(Text under study)

Neil Conway <neilc@samurai.com> writes:

Tom Lane wrote:

I believe that the reason for the local buffer is to hold a downcased
version of the input, which we can compare to the all-lower-case tables
of relevant keywords.

Well, that's one of the reasons, but not the only one. For example, how
do you parse '17 minutes31 seconds'::interval without either a working
buffer or the ability to resize the input buffer?

Sorry, s/downcased/downcased and null-terminated/. I have not read the
parsing code in question lately, but offhand it seems like transferring
one token at a time into a work buffer isn't a completely broken idea...

On closer inspection, the current code seems to get this wrong as well
:-(

Wouldn't be surprised :-(

regards, tom lane

#10Neil Conway
neilc@samurai.com
In reply to: Tom Lane (#9)
Re: BUG #1671: Long interval string representation rejected

Tom Lane wrote:

Sorry, s/downcased/downcased and null-terminated/. I have not read the
parsing code in question lately, but offhand it seems like transferring
one token at a time into a work buffer isn't a completely broken idea...

(End Text under study)
(Given data)

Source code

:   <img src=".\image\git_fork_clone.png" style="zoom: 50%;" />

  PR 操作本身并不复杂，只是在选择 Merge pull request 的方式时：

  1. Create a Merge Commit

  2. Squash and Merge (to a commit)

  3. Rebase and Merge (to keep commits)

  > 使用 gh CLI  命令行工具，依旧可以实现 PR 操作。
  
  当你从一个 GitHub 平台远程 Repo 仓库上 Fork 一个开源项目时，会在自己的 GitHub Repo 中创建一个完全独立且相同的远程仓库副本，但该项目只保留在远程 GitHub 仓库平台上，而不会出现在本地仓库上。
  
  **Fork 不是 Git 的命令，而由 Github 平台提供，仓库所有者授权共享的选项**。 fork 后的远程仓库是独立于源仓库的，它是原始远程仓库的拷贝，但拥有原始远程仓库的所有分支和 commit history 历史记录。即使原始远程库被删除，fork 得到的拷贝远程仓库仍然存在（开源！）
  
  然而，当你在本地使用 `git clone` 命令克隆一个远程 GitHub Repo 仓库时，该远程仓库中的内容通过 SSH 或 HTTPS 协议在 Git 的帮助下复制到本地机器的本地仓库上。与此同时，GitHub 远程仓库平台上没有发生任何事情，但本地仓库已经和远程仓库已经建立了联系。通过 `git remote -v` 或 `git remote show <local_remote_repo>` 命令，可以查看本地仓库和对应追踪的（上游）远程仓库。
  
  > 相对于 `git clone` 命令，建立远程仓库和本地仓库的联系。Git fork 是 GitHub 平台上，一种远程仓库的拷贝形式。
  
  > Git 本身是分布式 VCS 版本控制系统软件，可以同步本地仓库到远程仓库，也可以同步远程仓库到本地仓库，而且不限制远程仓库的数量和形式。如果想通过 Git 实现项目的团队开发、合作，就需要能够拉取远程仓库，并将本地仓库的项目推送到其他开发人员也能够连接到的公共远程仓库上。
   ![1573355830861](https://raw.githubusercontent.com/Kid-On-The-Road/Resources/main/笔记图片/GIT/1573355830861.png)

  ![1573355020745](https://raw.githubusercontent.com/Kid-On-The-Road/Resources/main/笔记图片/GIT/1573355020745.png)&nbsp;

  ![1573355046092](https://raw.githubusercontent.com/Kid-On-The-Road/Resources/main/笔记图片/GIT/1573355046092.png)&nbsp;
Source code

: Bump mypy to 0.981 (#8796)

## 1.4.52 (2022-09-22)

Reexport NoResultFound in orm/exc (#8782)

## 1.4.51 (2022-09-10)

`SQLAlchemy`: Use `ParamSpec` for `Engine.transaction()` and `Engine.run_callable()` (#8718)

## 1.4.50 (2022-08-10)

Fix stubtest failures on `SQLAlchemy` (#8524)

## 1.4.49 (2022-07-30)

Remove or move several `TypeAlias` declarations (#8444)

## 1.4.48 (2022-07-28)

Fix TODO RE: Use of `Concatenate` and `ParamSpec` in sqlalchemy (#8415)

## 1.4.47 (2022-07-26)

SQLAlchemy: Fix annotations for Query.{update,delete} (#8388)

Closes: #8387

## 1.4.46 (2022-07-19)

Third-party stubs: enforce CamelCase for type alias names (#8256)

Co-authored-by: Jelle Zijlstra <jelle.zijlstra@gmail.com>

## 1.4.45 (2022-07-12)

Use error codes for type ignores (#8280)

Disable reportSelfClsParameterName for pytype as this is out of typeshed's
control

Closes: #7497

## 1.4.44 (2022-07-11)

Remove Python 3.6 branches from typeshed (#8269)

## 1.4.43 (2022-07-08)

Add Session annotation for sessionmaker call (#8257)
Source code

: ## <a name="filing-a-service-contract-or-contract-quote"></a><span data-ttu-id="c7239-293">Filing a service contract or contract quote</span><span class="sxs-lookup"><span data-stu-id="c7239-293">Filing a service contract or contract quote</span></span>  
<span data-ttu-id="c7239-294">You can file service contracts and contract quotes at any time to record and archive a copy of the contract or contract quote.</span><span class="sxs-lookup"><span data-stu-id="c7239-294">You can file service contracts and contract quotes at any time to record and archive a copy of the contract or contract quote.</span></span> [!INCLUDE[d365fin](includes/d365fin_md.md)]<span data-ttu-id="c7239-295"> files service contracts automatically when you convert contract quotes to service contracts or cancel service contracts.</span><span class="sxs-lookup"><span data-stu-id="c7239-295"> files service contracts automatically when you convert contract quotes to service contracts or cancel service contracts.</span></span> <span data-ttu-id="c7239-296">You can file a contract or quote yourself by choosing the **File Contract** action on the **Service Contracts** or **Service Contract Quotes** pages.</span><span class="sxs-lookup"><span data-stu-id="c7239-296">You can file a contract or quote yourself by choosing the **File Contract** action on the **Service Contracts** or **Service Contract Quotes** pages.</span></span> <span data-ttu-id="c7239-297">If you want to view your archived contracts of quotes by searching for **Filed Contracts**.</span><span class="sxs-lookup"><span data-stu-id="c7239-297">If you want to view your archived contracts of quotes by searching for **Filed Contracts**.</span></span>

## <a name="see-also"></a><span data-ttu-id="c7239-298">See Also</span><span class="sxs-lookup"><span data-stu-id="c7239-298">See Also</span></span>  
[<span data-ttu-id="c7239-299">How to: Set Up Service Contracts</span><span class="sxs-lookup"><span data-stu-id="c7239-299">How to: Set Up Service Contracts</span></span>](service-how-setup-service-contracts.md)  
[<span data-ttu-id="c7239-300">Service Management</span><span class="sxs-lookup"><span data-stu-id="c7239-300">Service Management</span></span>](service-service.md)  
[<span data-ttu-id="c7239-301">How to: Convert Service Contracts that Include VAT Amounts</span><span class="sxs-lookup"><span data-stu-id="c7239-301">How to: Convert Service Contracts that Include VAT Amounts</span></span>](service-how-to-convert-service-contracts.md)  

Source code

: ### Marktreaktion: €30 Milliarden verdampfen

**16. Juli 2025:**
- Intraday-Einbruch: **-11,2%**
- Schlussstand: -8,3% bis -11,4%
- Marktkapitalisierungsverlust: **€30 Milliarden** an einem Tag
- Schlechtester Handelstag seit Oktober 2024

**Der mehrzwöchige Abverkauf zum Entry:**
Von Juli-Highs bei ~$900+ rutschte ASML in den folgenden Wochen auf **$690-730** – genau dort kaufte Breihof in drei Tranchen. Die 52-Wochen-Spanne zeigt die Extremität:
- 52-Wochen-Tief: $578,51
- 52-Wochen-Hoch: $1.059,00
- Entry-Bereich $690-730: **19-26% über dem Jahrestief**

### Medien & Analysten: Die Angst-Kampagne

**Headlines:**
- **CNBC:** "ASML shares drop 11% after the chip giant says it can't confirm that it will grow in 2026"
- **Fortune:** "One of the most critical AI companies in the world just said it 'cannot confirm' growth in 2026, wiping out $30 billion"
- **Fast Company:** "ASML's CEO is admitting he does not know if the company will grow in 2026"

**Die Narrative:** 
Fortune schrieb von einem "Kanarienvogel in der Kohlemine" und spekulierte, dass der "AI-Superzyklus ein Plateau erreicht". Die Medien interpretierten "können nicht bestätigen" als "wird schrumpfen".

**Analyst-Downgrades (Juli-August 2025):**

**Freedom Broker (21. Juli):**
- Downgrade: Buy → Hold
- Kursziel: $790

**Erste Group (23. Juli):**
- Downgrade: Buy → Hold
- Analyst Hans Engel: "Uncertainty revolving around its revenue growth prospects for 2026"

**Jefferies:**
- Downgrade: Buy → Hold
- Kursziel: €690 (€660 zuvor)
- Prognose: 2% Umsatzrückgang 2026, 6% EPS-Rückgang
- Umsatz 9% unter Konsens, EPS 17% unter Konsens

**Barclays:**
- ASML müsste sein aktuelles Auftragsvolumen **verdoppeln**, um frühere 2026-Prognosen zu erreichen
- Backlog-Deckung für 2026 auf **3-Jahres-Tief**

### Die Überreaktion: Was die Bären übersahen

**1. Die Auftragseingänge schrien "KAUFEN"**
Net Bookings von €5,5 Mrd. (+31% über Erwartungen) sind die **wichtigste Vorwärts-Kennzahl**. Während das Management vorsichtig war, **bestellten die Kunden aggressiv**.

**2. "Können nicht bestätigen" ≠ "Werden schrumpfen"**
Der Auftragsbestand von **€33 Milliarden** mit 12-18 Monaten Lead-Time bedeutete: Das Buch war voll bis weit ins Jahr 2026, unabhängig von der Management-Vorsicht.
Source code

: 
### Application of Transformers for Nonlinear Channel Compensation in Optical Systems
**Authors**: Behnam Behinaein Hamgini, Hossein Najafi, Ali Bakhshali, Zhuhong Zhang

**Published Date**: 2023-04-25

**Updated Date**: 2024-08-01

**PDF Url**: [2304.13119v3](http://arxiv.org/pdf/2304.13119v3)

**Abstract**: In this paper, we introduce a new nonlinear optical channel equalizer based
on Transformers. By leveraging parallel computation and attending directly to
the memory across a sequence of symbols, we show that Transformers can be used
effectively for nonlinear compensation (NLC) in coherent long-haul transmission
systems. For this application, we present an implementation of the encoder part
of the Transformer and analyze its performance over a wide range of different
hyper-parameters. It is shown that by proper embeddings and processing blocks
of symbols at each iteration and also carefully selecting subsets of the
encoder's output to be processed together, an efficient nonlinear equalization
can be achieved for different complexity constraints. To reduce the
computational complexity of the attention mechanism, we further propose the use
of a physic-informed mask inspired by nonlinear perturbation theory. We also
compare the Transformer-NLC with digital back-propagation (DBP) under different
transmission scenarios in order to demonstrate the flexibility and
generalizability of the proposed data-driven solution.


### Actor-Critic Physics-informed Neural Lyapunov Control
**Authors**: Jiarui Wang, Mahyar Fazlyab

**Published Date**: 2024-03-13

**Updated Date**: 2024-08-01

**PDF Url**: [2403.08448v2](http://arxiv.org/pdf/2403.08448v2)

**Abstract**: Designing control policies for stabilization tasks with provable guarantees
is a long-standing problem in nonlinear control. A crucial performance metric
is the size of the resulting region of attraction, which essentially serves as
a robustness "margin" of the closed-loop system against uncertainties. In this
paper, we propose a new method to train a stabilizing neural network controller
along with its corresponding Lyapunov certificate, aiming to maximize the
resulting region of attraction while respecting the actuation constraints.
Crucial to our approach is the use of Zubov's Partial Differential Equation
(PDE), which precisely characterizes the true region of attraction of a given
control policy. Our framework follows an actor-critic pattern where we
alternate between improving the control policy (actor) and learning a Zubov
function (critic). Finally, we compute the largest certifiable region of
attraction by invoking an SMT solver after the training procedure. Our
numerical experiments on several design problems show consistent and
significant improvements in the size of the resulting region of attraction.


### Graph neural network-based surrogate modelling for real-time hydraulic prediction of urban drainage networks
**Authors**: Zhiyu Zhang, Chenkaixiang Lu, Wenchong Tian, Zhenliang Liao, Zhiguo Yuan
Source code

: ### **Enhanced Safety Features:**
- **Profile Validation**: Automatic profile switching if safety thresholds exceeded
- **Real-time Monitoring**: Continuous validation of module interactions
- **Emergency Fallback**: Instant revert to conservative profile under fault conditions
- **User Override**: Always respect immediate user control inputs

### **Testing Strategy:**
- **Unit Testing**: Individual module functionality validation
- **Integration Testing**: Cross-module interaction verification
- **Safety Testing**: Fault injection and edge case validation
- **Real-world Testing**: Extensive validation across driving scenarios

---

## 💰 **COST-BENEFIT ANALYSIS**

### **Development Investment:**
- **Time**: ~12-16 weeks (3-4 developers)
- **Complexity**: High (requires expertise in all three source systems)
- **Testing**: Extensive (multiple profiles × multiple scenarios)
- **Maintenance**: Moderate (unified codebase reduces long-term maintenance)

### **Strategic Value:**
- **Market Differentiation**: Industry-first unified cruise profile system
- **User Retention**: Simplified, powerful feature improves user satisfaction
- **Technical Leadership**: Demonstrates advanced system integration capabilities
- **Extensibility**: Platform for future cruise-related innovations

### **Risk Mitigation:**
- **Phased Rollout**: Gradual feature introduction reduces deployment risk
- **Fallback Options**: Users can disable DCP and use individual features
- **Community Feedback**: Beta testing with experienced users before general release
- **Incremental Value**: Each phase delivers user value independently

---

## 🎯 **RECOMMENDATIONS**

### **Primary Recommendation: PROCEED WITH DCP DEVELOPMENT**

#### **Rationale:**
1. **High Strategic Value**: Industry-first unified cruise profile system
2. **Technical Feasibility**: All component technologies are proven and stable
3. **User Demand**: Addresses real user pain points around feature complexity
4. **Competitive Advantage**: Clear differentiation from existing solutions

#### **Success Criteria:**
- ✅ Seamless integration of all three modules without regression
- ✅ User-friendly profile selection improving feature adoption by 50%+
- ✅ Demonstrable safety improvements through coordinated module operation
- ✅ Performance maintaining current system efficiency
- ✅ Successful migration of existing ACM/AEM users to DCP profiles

(End Given data)

- **What you are asked to do**
In the mailing-list thread, what reason is first given for having the local buffer?

- **Answer box**
To hold a downcased version of the input so it can be compared to the all-lower-case tables of relevant keywords.